Donnerstag, 10. Januar 2019

Zeichen von Gewalt gegen Ältere richtig deuten

Bisherige Untersuchungen über Gewalthandlungen an alten Patienten können wegen der großen Grauzone nur annähernd abgeschätzt werden. Es gibt kaum Angaben über Gewalthandlungen im häuslichen Bereich an alten Menschen und nur wenige über pflegebedürftige. 
Demnach werden im häuslichen Bereich 26 und 40% pflegebedürftigen alten Menschen innerhalb eines Jahres Opfer von Gewalthandlungen duurch Angehörigen.Im stationären pflegerischen Bereich äußern sich Gewaltphänomene als Einschränkung der Bewegungsfreiheit, Psychopharmakamissbrauch, Über-, Unter- und Fehlmedikation, Auftreten von Druckgeschwüren, Fehl-, Mangel- und Unterernährung oder Missbrauch einer rechtlichen Betreuung. Hier liegen die Einnschätzungen zur Gewalt bei 11 und 24%.
Kleinere Untersuchungen zeigen, dass sich 70% der Plegenden gegenüber Bewohnern schon einmal problematisch oder gewalttätig verhalten haben. Festgestellt wurde, dass nur bei ca. 54% eine rechtlich gültige Genehmigung vorlag. Bekannt ist auch der große Schwankungsbereich der Häufigkeit von Fixierungen in unterschiedlichen Institutionen.
Andererseits finden sich auch Angaben zu Übergriffen von alten Menschen gegenüber dem Pflegepersonal. Diese liegen bei 78% für verbale und bei 63% für körperliche Gewalt.

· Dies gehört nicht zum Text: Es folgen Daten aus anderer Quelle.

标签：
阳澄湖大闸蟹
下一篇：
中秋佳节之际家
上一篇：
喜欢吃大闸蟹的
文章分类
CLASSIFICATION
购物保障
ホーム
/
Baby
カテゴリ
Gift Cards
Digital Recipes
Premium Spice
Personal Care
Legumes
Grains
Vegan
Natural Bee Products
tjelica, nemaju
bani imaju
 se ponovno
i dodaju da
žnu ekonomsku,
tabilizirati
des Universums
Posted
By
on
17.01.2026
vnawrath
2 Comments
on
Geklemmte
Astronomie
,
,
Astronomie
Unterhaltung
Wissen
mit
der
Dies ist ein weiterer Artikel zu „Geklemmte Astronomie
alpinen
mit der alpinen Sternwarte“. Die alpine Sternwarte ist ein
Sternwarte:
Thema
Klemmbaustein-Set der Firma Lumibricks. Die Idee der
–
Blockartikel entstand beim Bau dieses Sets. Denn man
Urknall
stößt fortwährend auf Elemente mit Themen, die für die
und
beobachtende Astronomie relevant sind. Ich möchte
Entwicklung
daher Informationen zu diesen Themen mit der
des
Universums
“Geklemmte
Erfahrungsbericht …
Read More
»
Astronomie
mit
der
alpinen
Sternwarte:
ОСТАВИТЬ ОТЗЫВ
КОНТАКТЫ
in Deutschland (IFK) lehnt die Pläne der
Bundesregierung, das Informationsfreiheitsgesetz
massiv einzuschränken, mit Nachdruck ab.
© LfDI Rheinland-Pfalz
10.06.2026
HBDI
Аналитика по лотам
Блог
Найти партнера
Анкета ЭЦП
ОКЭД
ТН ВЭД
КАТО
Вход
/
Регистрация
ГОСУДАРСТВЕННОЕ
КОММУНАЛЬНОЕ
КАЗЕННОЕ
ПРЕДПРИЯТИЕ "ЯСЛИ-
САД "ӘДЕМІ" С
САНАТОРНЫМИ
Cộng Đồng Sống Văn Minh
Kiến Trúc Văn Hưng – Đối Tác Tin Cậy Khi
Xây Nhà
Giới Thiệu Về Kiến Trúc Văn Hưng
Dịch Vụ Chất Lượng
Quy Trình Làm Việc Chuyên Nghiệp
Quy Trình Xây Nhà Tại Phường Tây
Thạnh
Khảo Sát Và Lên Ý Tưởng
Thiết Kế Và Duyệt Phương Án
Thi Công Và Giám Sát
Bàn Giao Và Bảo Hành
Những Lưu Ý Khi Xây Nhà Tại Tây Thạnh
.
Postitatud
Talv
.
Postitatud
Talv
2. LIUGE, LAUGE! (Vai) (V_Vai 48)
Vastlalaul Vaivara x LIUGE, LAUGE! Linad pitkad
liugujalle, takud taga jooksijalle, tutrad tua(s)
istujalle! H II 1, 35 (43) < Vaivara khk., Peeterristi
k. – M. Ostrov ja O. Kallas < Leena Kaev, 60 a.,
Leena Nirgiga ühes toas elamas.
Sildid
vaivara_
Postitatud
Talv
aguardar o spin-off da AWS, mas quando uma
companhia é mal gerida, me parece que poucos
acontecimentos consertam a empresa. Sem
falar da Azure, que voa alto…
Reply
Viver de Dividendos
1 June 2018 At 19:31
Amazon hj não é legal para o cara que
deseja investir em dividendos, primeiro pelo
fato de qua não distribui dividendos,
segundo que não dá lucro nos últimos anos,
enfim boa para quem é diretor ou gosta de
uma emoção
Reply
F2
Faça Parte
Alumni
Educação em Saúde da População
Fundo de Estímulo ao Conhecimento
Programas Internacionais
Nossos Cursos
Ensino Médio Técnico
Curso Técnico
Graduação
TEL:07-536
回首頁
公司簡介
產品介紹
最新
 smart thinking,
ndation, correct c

In der Klinik ist es für den Arzt entscheidend, die Anzeichen von Gewalt zu erkennen: 
- Rötungen, Schwellungen, Prellmarken 
- Hämatome unterschiedlichen Alters
- Verletzungen, Abschürfungen, Kratzer
- Ausgerissene Haare (Haarbüschel)
- Frakturen (unterschiedlichen Alters an mehreren Körperstellen)
- Blutungen unklarer Genese
- Druckgeschwüre
- Brandwunden
- Flüssigkeitsmangel und Untergewicht
- Verletzungen im Intimbereich
Psychische Anzeichen:
- Angst, Schreckhaftigkeit, Misstrauen, Verzweiflung
- Apathie, Niedergeschlagenheit
- Stimmungsveränderungen, emotionaler Rückzug, depressive Symptomatik
- Kommunikationsstörung
- Unruhe, Schlaflosigkeit
- Suizidgedanken
Weitere Anzeichen:
- zu häufige und zu lang anhaltende Fixierung
- Ungewöhnliche Medikation („innere Fixierung“)

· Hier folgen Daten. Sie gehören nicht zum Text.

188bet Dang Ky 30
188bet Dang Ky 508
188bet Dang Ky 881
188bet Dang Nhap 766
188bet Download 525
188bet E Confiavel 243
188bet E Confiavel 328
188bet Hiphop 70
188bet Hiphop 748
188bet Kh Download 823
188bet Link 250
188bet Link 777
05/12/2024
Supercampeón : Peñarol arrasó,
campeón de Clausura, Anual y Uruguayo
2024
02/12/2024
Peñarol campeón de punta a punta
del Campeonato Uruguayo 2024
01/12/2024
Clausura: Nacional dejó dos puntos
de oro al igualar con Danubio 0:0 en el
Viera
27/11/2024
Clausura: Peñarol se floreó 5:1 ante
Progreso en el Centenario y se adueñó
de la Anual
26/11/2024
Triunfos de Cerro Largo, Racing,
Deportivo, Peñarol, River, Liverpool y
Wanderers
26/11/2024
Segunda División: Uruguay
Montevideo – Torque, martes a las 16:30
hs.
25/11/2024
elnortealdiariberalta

- Bewegungsmangel, Reizarmut
- ungepflegtes verwahrlostes Äußeres
- Schilderung des Betroffenen oder von Dritten
Präventive Maßnahmen und Interventionen sollten mehrschichtig sein und den Aspekt „Hilfe vor Strafe“ betonen. Zudem sollten im institutionellen Bereich auch strukturelle gewaltfördernde Gegebenheiten verbessert werden.

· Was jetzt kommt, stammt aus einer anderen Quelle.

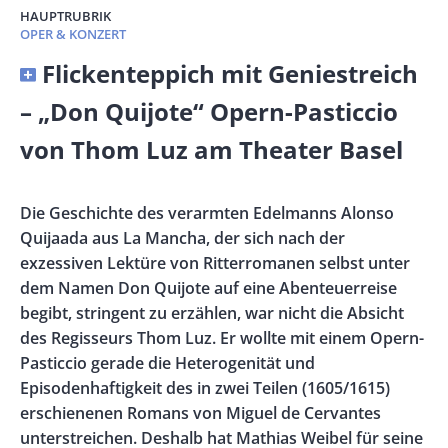
HAUPTRUBRIK
OPER & KONZERT
Banner
Flickenteppich mit Geniestreich
Full-
– „Don Quijote“ Opern-Pasticcio
Size
von Thom Luz am Theater Basel
Vorspann
Die Geschichte des verarmten Edelmanns Alonso
/
Quijaada aus La Mancha, der sich nach der
Teaser
exzessiven Lektüre von Ritterromanen selbst unter
dem Namen Don Quijote auf eine Abenteuerreise
begibt, stringent zu erzählen, war nicht die Absicht
des Regisseurs Thom Luz. Er wollte mit einem Opern-
Pasticcio gerade die Heterogenität und
Episodenhaftigkeit des in zwei Teilen (1605/1615)
erschienenen Romans von Miguel de Cervantes
unterstreichen. Deshalb hat Mathias Weibel für seine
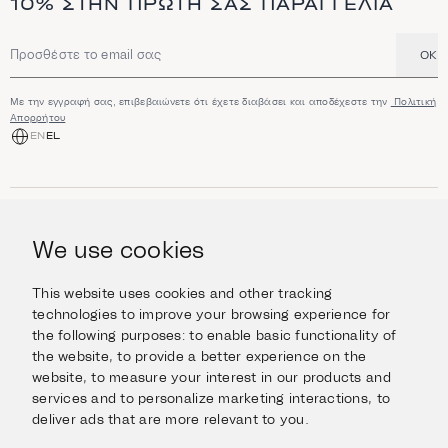
10% ΣΤΗΝ ΠΡΏΤΗ ΣΑΣ ΠΑΡΑΓΓΕΛΊΑ
OK
Διεύθυνση email
Με την εγγραφή σας, επιβεβαιώνετε ότι έχετε διαβάσει και αποδέχεστε την
Πολιτική
Απορρήτου
EN
EL
ΑΓΟΡΆ
Κοσμήματα
We use cookies
ΠΛΗΡΟΦΟΡΊΕΣ
Ρολόγια
Αντικείμενα
Βοήθεια και Ερωτήσεις
Ταξιδέψτε με Στυλ
This website uses cookies and other tracking
ΣΧΕΤΙΚΆ ΜΕ ΕΜΆΣ
Giftcard
technologies to improve your browsing experience for
Αποστολές και επιστροφές
the following purposes:
to enable basic functionality of
Η οικογένεια Ιμάνογλου
Επικοινωνήστε μαζί μας
ΣΥΝΔΕΘΕΊΤΕ
the website
,
to provide a better experience on the
Τα καταστήματά μας
website
,
to measure your interest in our products and
Facebook
ΝΟΜΙΚΆ
services and to personalize marketing interactions
,
to
Instagram
deliver ads that are more relevant to you
.
Όροι χρήσης
X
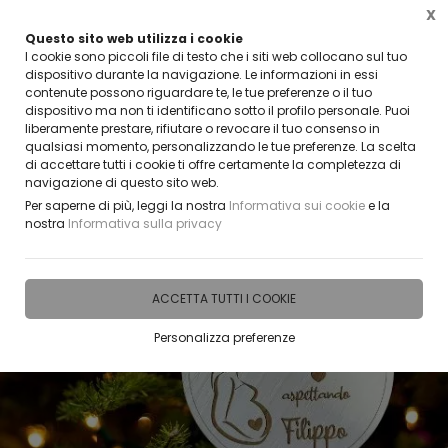
X
Questo sito web utilizza i cookie
CLICCA E SCOPRI I COUPON ATTIVI ADESSO
I cookie sono piccoli file di testo che i siti web collocano sul tuo
dispositivo durante la navigazione. Le informazioni in essi
contenute possono riguardare te, le tue preferenze o il tuo
0
dispositivo ma non ti identificano sotto il profilo personale. Puoi
liberamente prestare, rifiutare o revocare il tuo consenso in
qualsiasi momento, personalizzando le tue preferenze. La scelta
Home
IDEE E REGALI PERSONALIZZABILI
PRODOTTI SUDDIVISI PER EVENTI E RICORR
di accettare tutti i cookie ti offre certamente la completezza di
navigazione di questo sito web.
Per saperne di più, leggi la nostra
Informativa sui cookie
e la
nostra
Informativa sulla privacy
ACCETTA TUTTI I COOKIE
Personalizza preferenze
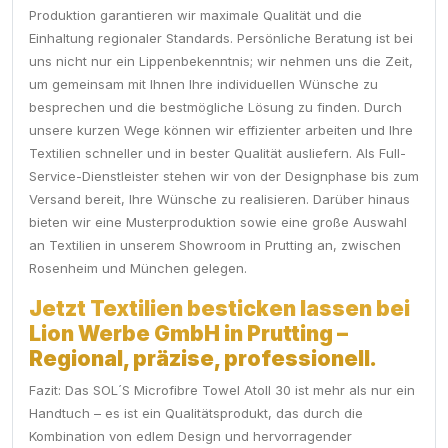
Produktion garantieren wir maximale Qualität und die
Einhaltung regionaler Standards. Persönliche Beratung ist bei
uns nicht nur ein Lippenbekenntnis; wir nehmen uns die Zeit,
um gemeinsam mit Ihnen Ihre individuellen Wünsche zu
besprechen und die bestmögliche Lösung zu finden. Durch
unsere kurzen Wege können wir effizienter arbeiten und Ihre
Textilien schneller und in bester Qualität ausliefern. Als Full-
Service-Dienstleister stehen wir von der Designphase bis zum
Versand bereit, Ihre Wünsche zu realisieren. Darüber hinaus
bieten wir eine Musterproduktion sowie eine große Auswahl
an Textilien in unserem Showroom in Prutting an, zwischen
Rosenheim und München gelegen.
Jetzt Textilien besticken lassen bei
Lion Werbe GmbH in Prutting –
Regional, präzise, professionell.
Fazit: Das SOL´S Microfibre Towel Atoll 30 ist mehr als nur ein
Handtuch – es ist ein Qualitätsprodukt, das durch die
Kombination von edlem Design und hervorragender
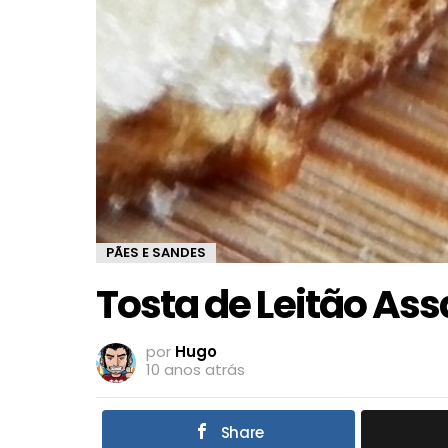
PÃES E SANDES
Tosta de Leitão As
por
Hugo
10 anos atrás
Share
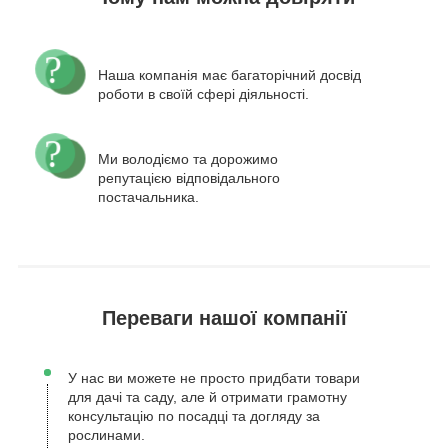
Наша компанія має багаторічний досвід
роботи в своїй сфері діяльності.
Ми володіємо та дорожимо
репутацією відповідального
постачальника.
Переваги нашої компанії
У нас ви можете не просто придбати товари
для дачі та саду, але й отримати грамотну
консультацію по посадці та догляду за
рослинами.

In der akuten Situation helfen folgende Maßnahmen:
  • Angaben der betroffenen Person ernstnehmen und abklären,
  • vertrauensvolles Klima und deeskalierende Maßnahmen schaffen,
  • Betroffene sorgfältig untersuchen,
  • vor weiteren destruktiven Maßnahmen schützen,
  • weitere involvierte Personen zur Klärung einbeziehen,
  • bagatellisierende Argumente kritisch hinterfragen,
  • mit den Beteiligten nach Alternativen suchen und diese initiieren.
Gewalteinwirkungen haben einen erheblichen Einfluss auf die Gesundheit und Lebensqualität von alten Patienten. Für den Hausarzt als wichtige Vertrauensperson ist es daher von besonderer Bedeutung, Hinweise auf drohende oder schon erfolgte Gewalteinwirkungen wahrzunehmen und zu handeln.